What is prenatal diagnosis?
Prenatal diagnosis had its beginning in 1966, when Steele and Breg showed that the chromosome constitution of a fetus could be determined by analysis of cultured cells from the amniotic fluid. Because the association between late maternal age and an increased risk of Down syndrome was already well known, their report led directly to the development of prenatal diagnosis as a medical service. Prenatal diagnosis has already been referred to in the context of many specific genetic disorders.
The purpose of prenatal diagnosis is not simply to detect abnormalities in fetal life and allow termination of pregnancy when the fetus is found to have a defect. Rather, it has the following objectives:
- To provide a range of informed choice to parents at risk of having a child with an abnormality.
- To provide reassurance and reduce anxiety, especially among high-risk groups.
- To allow couples at risk of a child with a specific defect, who might otherwise forgo having children, to begin a pregnancy with the knowledge that the presence or absence of the disorder in the fetus can be confirmed by testing.
Unfortunately, in a small proportion of cases the fetus is found to have a serious defect. Because effective prenatal therapy is not available for most disorders, the parents may then choose to terminate the pregnancy. Some pregnant women who would not consider termination nevertheless request prenatal diagnosis in order to reduce anxiety or prepare for the birth of an abnormal child. The question then is whether the request is justified if invasive techniques with an associated risk of fetal loss would be required. In practice the use of prenatal diagnosis by invasive techniques, even when termination of pregnancy is not an option, appears to be on the increase because the risks are low and because many believe that parents are entitled to the information.
Few issues today are as hotly debated as elective abortion, but despite legal restrictions in some areas, elective abortion is widely used. Among all elective abortions, those performed because of prenatal diagnosis of an abnormality in the fetus account for only a very small proportion, less than 2 percent. Without a means of legal termination of pregnancy, prenatal diagnosis would not have developed into the accepted procedure that it has become. Nonetheless, it is important to stress that, in greater than 98 percent of cases, the findings in prenatal diagnosis are normal, and parents are reassured that their baby will be unaffected by the condition in question. Among all prenatal diagnoses, the proportion culminating in abortion is thus very small.
Prenatal diagnosis requires the collaboration of a number of disciplines: obstetrics; ultrasonography; clinical genetics, including assessment, diagnosis, and genetic counseling; and laboratory sciences, including cytogenetics, biochemistry, and DNA analysis. Because of the complexity of integrating these functions, prenatal diagnosis is usually arranged by referral to a multidisciplinary program, in which genetics plays an essential part.

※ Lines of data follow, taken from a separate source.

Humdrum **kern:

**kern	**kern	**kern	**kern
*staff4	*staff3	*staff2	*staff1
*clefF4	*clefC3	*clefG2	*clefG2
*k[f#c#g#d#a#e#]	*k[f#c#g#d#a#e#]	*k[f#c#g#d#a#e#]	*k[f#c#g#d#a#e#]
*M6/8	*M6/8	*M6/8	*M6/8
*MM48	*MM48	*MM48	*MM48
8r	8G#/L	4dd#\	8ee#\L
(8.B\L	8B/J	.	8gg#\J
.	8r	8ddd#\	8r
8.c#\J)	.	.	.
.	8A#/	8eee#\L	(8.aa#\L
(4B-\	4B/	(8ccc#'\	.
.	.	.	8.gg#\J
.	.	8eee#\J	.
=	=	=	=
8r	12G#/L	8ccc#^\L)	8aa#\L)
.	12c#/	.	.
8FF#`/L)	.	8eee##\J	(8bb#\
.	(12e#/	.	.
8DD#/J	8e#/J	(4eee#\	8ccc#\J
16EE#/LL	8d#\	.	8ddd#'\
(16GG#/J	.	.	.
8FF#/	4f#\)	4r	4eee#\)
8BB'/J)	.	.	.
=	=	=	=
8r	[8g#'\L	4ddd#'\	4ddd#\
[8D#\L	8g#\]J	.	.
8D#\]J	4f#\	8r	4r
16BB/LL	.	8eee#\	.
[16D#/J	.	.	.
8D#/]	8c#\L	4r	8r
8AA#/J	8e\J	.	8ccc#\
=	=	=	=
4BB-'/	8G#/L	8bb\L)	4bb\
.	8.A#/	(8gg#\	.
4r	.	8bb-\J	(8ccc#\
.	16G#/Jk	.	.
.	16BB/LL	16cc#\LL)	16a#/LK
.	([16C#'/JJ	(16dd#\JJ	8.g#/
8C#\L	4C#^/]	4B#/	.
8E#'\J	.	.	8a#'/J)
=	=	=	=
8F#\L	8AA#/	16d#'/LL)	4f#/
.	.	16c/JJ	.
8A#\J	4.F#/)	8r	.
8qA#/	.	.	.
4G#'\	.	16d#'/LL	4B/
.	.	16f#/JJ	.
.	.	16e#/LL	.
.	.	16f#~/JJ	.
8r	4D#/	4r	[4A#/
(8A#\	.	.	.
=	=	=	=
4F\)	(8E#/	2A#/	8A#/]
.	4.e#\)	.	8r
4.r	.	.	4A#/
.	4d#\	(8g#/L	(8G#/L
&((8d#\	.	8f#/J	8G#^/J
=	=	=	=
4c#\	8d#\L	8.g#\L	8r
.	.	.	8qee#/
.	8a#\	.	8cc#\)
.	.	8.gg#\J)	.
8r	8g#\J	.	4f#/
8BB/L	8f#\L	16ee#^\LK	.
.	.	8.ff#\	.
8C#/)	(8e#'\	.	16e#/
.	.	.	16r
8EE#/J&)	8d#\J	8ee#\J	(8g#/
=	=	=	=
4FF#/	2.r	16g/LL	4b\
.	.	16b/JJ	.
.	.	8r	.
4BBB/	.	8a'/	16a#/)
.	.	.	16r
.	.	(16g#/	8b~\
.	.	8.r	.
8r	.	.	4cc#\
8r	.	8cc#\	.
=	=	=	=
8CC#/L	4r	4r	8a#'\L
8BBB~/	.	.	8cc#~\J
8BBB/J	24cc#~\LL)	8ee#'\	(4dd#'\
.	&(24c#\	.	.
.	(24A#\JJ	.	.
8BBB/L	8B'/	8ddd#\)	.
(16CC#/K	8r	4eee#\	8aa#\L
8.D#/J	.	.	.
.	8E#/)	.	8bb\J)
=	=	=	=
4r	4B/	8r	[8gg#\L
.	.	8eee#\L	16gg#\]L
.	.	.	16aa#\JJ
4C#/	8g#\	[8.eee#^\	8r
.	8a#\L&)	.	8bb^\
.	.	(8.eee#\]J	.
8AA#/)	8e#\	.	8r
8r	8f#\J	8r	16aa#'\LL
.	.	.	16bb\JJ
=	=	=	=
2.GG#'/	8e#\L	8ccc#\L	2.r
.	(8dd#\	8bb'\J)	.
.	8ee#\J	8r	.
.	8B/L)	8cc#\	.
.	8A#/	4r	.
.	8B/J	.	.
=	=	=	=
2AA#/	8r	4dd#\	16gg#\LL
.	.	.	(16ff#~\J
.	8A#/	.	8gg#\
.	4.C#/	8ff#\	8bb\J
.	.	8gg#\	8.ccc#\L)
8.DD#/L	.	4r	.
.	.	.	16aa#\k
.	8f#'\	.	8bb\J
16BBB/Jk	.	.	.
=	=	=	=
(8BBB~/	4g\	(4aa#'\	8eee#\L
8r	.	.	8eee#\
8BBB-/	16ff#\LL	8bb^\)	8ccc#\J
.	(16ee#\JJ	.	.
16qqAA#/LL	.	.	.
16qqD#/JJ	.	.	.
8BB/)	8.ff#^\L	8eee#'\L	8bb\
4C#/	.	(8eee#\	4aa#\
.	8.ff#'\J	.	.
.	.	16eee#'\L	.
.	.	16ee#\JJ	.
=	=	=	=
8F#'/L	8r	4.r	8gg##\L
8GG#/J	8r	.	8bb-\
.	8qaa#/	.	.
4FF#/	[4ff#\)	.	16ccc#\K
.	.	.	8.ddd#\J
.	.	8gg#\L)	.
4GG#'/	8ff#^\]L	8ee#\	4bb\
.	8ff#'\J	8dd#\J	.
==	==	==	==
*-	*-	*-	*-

In North America, about 8 percent of all Pregnancies meet the criteria for prenatal diagnosis by amniocentesis or chorionic villus sampling. Both amniocentesis and chorionic villus sampling are invasive procedures associated with a small risk of fetal loss. Whereas amniocentesis or chorionic villus sampling is available to only a small percentage of pregnant women, a combination of maternal serum alpha-fetoprotein assay and ultrasonographic scanning can be used for fetal evaluation in low-risk as well as high-risk pregnancies because both are noninvasive and without risk to the fetus.
Maternal serum alpha-fetoprotein assay can help to identify fetuses at increased risk of neural tube defects and other disorders. Ultrasonography, in addition to its function in assessment of gestational age and fetal growth, enables geneticists and obstetricians to diagnose a number of morphological abnormalities, many of which are genetic in origin, at early gestational ages.